Ora, uma vez mais ressalvando o muito e devido respeito, não deve o MP pronunciar-se sem bases factuais e perante meras hipóteses.
A contagem da prisão foi efectuada pelo M.º Juiz titular, Dr. ML a folhas 310, na sequência de promoção do MP nesse sentido e em total sintonia com a liquidação do tribunal da condenação a folhas 300.
Tal contagem foi utilizada pela M.ª Juiz na sua decisão acima aludida.
Não há qualquer facto novo, salvo uma ausência ilegítima, aguardando-se a decisão sobre o respectivo pedido de revogação de saída precária.
Sem quebra do muito e devido respeito parece que, antes de mais e para se clarificar a situação do recluso, haveria que proferir decisão sobre o pedido de revogação da saída precária prolongada.
Por outro lado, importaria que a M.ª Juiz decidisse se, alterando o anteriormente apreciado por si e por outros magistrados, considera que o recluso afinal está em cumprimento sucessivo de penas, retrotraindo o início do cumprimento à data da prisão preventiva em vez de a descontar no respectivo cumprimento.
É que se tal caso se configurar como mais do que uma hipótese, o MP, por discordar, em vez de emitir parecer interporá recurso, se tal não acontecer, não haverá, obviamente lugar a qualquer parecer de 5/6 por não haver lugar a tal cálculo.
De qualquer forma cumpre salientar que, a não ser revogada a saída precária prolongada, há muito passou a data da apreciação pelos 2/3, conforme consta de sentença da própria M.ª Juiz. A ser tal saída revogada os 2/3 ocorreram no passado dia 1-10-08, não se mostrando o processo devidamente instruído
10. Na sequência, a M.ma Juíza despachou, em 28 de Outubro de 2008, nos seguintes termos:
«Conforme resulta já dos autos, no passado dia 16 do corrente mês e no Conselho Técnico realizado no Estabelecimento Prisional Especial de Leiria, foi-me solicitado que "revisse" a situação do aqui arguido porquanto, dos elementos existentes no EP, o mesmo teria um montante de penas a cumprir, superior a 6 anos e não lhe tinha sido aplicado a revisão pelos 5/6, cujos se encontrariam, há muito ultrapassados.
Face a tal informação e consultados os elementos do EP, desde logo acautelámos essa possibilidade, realizando C.T. e ouvindo o arguido, designadamente para se lhe colher o seu consentimento, conforme resulta da respectiva acta e declaração juntas, e dali, via telefone, determinámos nos fossem conclusos os autos para esse mesmo dia. Proferido o despacho de folhas 513 e seguintes determinou-se Vista para Parecer.
Compulsado o processo e reunidos os necessários elementos conclui-se que:
O arguido foi condenado no processo n.º 29/01, por cúmulo jurídico, (que englobou o processo n.º1212/99), numa pena de 5 anos e 4 meses de prisão.
Mais se constata também ter sido condenado no processo 819/00.2 numa pena de 80 dias de prisão subsidiária.

* [Dados fornecidos]:
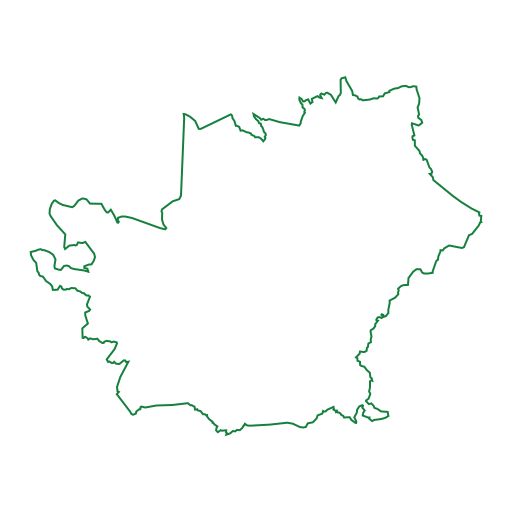 outline of Mambasa, Orientale, Democratic Republic of the Congo
{"feature_id": "63176286B5401694360976", "entity_name": "Mambasa", "entity_type": "district", "adm_level": 2, "iso_a3": "COD", "parent_name": "Democratic Republic of the Congo", "parent_adm1": "Orientale", "projection": "mercator", "projection_center": [28.693, 1.532], "detail": "fine", "context": "isolated", "style": "outline", "palette": "green", "viewbox_px": 512, "rotation_deg": 0, "n_neighbors": 0, "source": "geoboundaries", "source_scale": "gbopen_adm2", "svg_char_len": 5966}
<svg xmlns="http://www.w3.org/2000/svg" viewBox="0 0 512 512"><path d="M131.5,414.1L133.2,414.7L135.9,413.5L136.3,411.5L139.2,409.3L140.3,409.2L140.6,407.0L141.3,406.6L145.3,407.5L156.4,405.5L172.2,405.0L187.9,403.2L190.4,405.3L191.5,405.1L194.6,406.8L195.0,409.6L197.3,409.3L197.6,410.3L200.7,411.2L203.0,414.2L205.0,414.3L206.4,415.5L207.1,415.2L207.2,416.7L209.3,419.3L212.5,421.7L212.5,422.8L213.4,423.0L214.4,424.4L217.4,426.4L216.6,427.6L216.1,430.3L217.8,432.2L220.7,430.2L221.7,430.7L226.2,430.3L226.1,432.4L226.9,433.1L226.3,434.7L230.3,433.3L232.8,431.0L235.1,431.4L237.0,429.9L239.8,430.2L242.4,427.8L243.7,425.4L244.3,425.4L244.9,423.8L247.3,425.5L250.1,425.7L270.1,424.6L287.3,422.7L292.8,423.7L299.8,427.0L303.3,427.5L305.8,427.0L307.8,423.3L312.9,422.3L316.7,418.3L317.6,415.4L322.3,413.6L323.1,411.0L324.2,411.6L325.6,411.4L327.4,409.7L333.5,406.9L333.9,408.9L333.5,409.6L335.4,410.6L336.0,412.0L336.9,410.8L337.8,412.5L339.1,412.6L340.7,413.7L340.9,414.6L343.4,416.0L344.0,417.5L349.6,417.2L351.3,419.9L355.3,422.8L356.1,422.9L356.3,421.5L354.3,417.3L356.9,412.4L357.1,409.8L359.3,406.4L362.2,405.2L363.0,405.6L362.3,407.5L364.7,410.6L363.3,412.6L362.7,415.5L368.2,417.6L369.4,417.5L369.2,418.6L372.1,421.1L374.0,420.0L381.3,419.0L385.4,417.8L388.4,416.0L387.7,411.9L381.0,411.4L377.4,408.9L374.4,407.9L373.5,405.7L371.3,403.4L368.8,404.1L366.0,401.1L366.1,400.5L368.5,398.7L370.1,394.6L370.2,393.4L369.1,391.6L370.0,387.4L370.0,381.3L371.4,380.3L372.3,380.7L371.7,378.3L370.4,377.3L369.8,372.7L366.9,370.2L364.3,366.7L361.5,366.0L360.1,365.0L360.0,361.8L357.5,360.7L357.3,358.1L356.0,357.4L359.6,353.7L360.0,351.5L364.3,352.1L366.6,350.8L366.9,347.8L367.9,347.0L368.4,343.5L370.9,342.2L370.7,339.4L371.5,336.5L370.5,331.4L370.8,330.2L373.3,328.7L375.2,326.2L375.2,324.2L377.9,320.7L376.4,320.2L376.3,319.7L377.6,317.5L379.7,317.1L381.4,318.0L382.7,317.3L383.1,316.7L381.4,314.8L381.7,314.3L383.3,314.9L384.1,316.7L386.0,316.0L388.4,312.9L388.3,309.9L389.7,303.0L389.6,300.6L395.2,297.6L398.3,294.2L398.0,292.4L398.7,290.5L398.1,288.7L401.0,286.1L403.6,285.1L408.0,284.9L408.5,278.0L413.2,271.7L416.5,269.2L420.4,269.3L422.1,272.4L423.7,273.4L427.5,273.6L432.7,272.8L432.6,271.6L436.0,261.7L436.7,260.5L438.0,259.7L438.3,256.5L440.5,251.4L440.5,250.2L442.8,250.4L444.2,248.4L449.1,245.5L462.0,248.0L464.0,247.1L469.0,235.2L472.1,233.9L478.7,225.6L480.2,222.4L481.3,222.1L480.8,221.2L481.3,215.9L479.4,215.6L479.0,213.7L479.4,212.4L471.7,208.6L461.3,202.1L452.8,195.9L433.4,180.1L432.8,177.2L429.8,173.9L431.5,173.7L432.2,171.7L430.9,168.9L429.5,167.5L426.7,159.9L425.2,159.0L423.4,159.8L423.1,157.6L422.1,155.5L419.9,153.3L419.6,151.2L414.9,145.8L414.8,140.3L413.0,139.9L412.4,137.9L412.5,136.2L414.4,135.5L411.7,124.6L412.0,123.3L418.7,125.5L422.2,122.8L421.3,120.0L418.3,117.8L418.0,116.0L419.1,114.5L417.6,107.4L419.1,103.8L419.5,98.2L416.7,89.7L416.3,86.6L413.1,86.2L410.8,87.1L408.4,87.1L406.2,85.9L401.7,86.3L398.0,88.1L394.3,88.6L389.4,90.8L389.4,92.1L384.7,93.4L383.1,96.3L379.2,96.5L378.3,97.9L377.2,98.5L373.5,98.3L369.7,99.6L362.7,100.3L360.9,99.2L359.6,99.5L358.0,98.4L357.5,96.6L354.9,95.3L352.9,95.0L352.2,91.0L346.3,80.8L345.3,77.3L341.6,78.3L340.6,79.8L340.8,92.9L340.0,94.9L338.5,96.2L335.7,102.5L330.9,94.8L327.2,92.7L325.9,93.0L324.3,94.7L321.3,93.5L320.1,95.0L321.7,98.1L319.3,97.5L317.5,96.1L311.8,98.9L312.5,102.0L310.4,103.6L308.2,99.4L305.7,100.3L304.6,101.3L303.1,101.5L301.7,99.1L299.5,97.6L299.3,99.7L300.9,103.2L302.4,104.6L302.6,107.5L304.5,108.9L304.9,110.3L304.3,111.9L304.9,112.7L302.7,116.1L300.7,121.9L300.8,122.9L299.3,125.6L279.6,122.1L269.3,119.1L266.3,120.0L265.0,120.0L263.4,118.8L261.2,119.7L259.9,118.1L253.5,114.0L254.1,116.5L255.9,119.1L258.5,121.4L259.1,123.2L260.8,123.7L261.2,126.1L262.3,127.0L264.2,132.3L265.4,133.3L265.9,135.0L264.7,136.9L265.4,137.8L265.1,139.0L263.3,141.3L260.9,138.5L258.7,137.2L255.1,137.3L254.4,136.1L251.4,134.7L251.1,133.6L248.5,132.5L246.8,132.3L242.4,130.3L240.6,130.7L239.2,126.9L236.7,125.7L235.9,125.8L234.4,121.0L232.5,118.1L232.1,115.7L230.8,114.4L200.7,128.9L198.8,128.9L195.2,121.0L189.9,116.6L185.2,114.2L183.7,114.0L184.2,117.8L181.0,195.6L179.3,199.1L172.7,201.3L162.0,209.4L161.5,211.3L162.2,212.8L162.0,219.6L163.5,224.5L166.3,228.1L165.2,229.3L160.1,228.1L132.0,218.0L125.1,216.5L121.7,216.5L118.0,217.8L117.7,220.6L118.8,221.7L118.2,222.7L117.4,222.6L114.2,215.5L110.8,209.7L108.2,212.4L106.8,212.4L104.9,210.1L101.4,203.8L90.0,203.6L86.6,199.4L84.2,198.7L82.3,198.5L78.3,200.6L74.3,205.9L72.2,207.2L62.6,204.9L58.8,203.0L55.1,200.3L53.9,200.8L51.8,203.7L49.9,208.8L49.5,213.4L50.7,216.2L57.0,225.3L65.3,234.4L64.2,246.9L65.1,249.0L69.3,245.6L74.3,245.0L75.6,245.5L76.7,245.0L78.1,242.4L82.4,243.1L85.3,241.9L94.2,253.8L95.0,257.2L93.7,260.9L91.5,264.4L88.7,264.6L84.3,266.3L84.3,267.9L87.4,268.7L88.3,271.7L84.3,270.5L73.9,269.0L70.8,268.0L68.9,266.1L66.6,265.5L64.0,266.0L60.9,269.9L59.1,269.8L54.9,268.4L54.4,266.1L55.5,259.4L53.2,254.8L49.2,252.0L44.4,250.2L42.3,250.1L40.9,249.2L38.1,249.7L35.4,250.9L30.7,252.0L31.1,255.4L33.5,260.0L36.2,262.9L37.3,271.1L38.7,272.9L39.1,274.7L40.1,275.9L42.9,276.6L46.1,281.1L50.2,283.9L52.2,286.4L52.8,289.9L57.6,289.7L60.0,285.9L61.4,286.6L61.9,288.4L63.6,289.7L65.8,289.7L66.7,289.0L69.0,289.2L71.3,288.0L75.4,288.3L77.4,290.7L80.1,291.4L82.4,293.1L84.3,293.3L85.2,294.6L86.9,295.6L88.4,295.4L90.0,296.7L86.9,304.6L87.4,306.7L90.1,309.5L89.2,310.9L85.2,312.5L85.3,315.5L87.9,323.5L82.3,328.4L82.6,337.8L83.6,338.0L84.8,336.9L85.4,336.9L87.6,338.3L88.3,339.6L90.0,338.4L93.5,339.3L97.3,338.7L99.3,341.1L102.4,343.0L103.7,342.9L104.2,341.8L106.3,340.9L109.9,341.3L111.5,342.3L113.7,341.6L116.6,342.3L117.0,343.4L114.6,349.1L106.7,359.4L108.2,362.0L109.3,361.5L111.9,363.1L112.9,363.0L114.1,361.8L115.8,363.6L118.7,364.0L119.6,363.8L123.8,360.4L125.1,360.4L126.2,362.1L128.4,361.7L120.3,377.0L117.0,387.0L117.5,391.3L118.8,391.9L116.8,394.2L130.2,411.7L131.5,414.1Z" fill="none" stroke="#15803d" stroke-width="2"/></svg>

* [Tarefas escritas]:
[1] Segundo o documento, em que processo foi o arguido condenado numa pena de 5 anos e 4 meses de prisão?
[2] Devolva, sem alterações, todo o trecho do documento desde "Ora, uma vez" até "decisão acima aludida.".
Não é preciso consultar as linhas.

* [Respostas por tarefa]:
[1] No processo n.º 29/01, por cúmulo jurídico.

[2]
Ora, uma vez mais ressalvando o muito e devido respeito, não deve o MP pronunciar-se sem bases factuais e perante meras hipóteses.
A contagem da prisão foi efectuada pelo M.º Juiz titular, Dr. ML a folhas 310, na sequência de promoção do MP nesse sentido e em total sintonia com a liquidação do tribunal da condenação a folhas 300.
Tal contagem foi utilizada pela M.ª Juiz na sua decisão acima aludida.